EXERCISE DESCRIPTION: With the pictures set aside, reproduce each entry precisely as it reads.

SOURCE RECORDS:
Segment Open
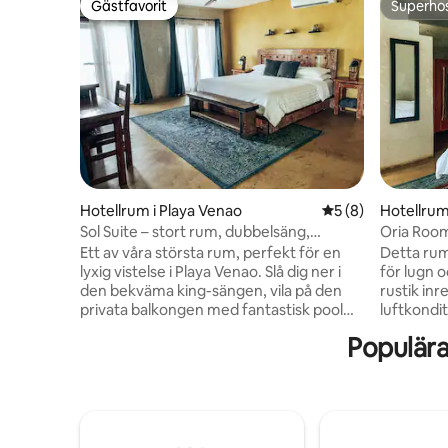
Gästfavorit
Superho
Gästfavorit
Superho
Hotellrum i Playa Venao
5 av 5 i genomsni
5 (8)
Hotellrum
Sol Suite – stort rum, dubbelsäng,
Oria Room
havsutsikt
dubbelsä
Ett av våra största rum, perfekt för en
Detta rum
lyxig vistelse i Playa Venao. Slå dig ner i
för lugn 
den bekväma king-sängen, vila på den
rustik in
privata balkongen med fantastisk pool
luftkondit
och havsutsikt. Låt detta utrymme
minikylskå
Populära
transportera dig för att lugna, med
streamin
luftkonditioneringen, varmt/kallt vatten,
att göra d
smart tv, minikyl och ren marockansk
salt och s
inredningsstil. Kom och vila efter en rolig
dagar med
dag i solen! *Ytterligare gäst, tillgänglig
stranden. *Ytterligare gäst, tillgänglig f
för barn upp till 12 år.* *En skatt på 10%
barn upp till 12 år.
Segment Closed
RESULT:
Gästfavorit
Superho
Gästfavorit
Superho
Hotellrum i Playa Venao
5 av 5 i genomsni
5 (8)
Hotellrum
Sol Suite – stort rum, dubbelsäng,
Oria Room
havsutsikt
dubbelsä
Ett av våra största rum, perfekt för en
Detta rum
lyxig vistelse i Playa Venao. Slå dig ner i
för lugn 
den bekväma king-sängen, vila på den
rustik in
privata balkongen med fantastisk pool
luftkondit
och havsutsikt. Låt detta utrymme
minikylskå
Populära
transportera dig för att lugna, med
streamin
luftkonditioneringen, varmt/kallt vatten,
att göra d
smart tv, minikyl och ren marockansk
salt och s
inredningsstil. Kom och vila efter en rolig
dagar med
dag i solen! *Ytterligare gäst, tillgänglig
stranden. *Ytterligare gäst, tillgänglig f
för barn upp till 12 år.* *En skatt på 10%
barn upp till 12 år.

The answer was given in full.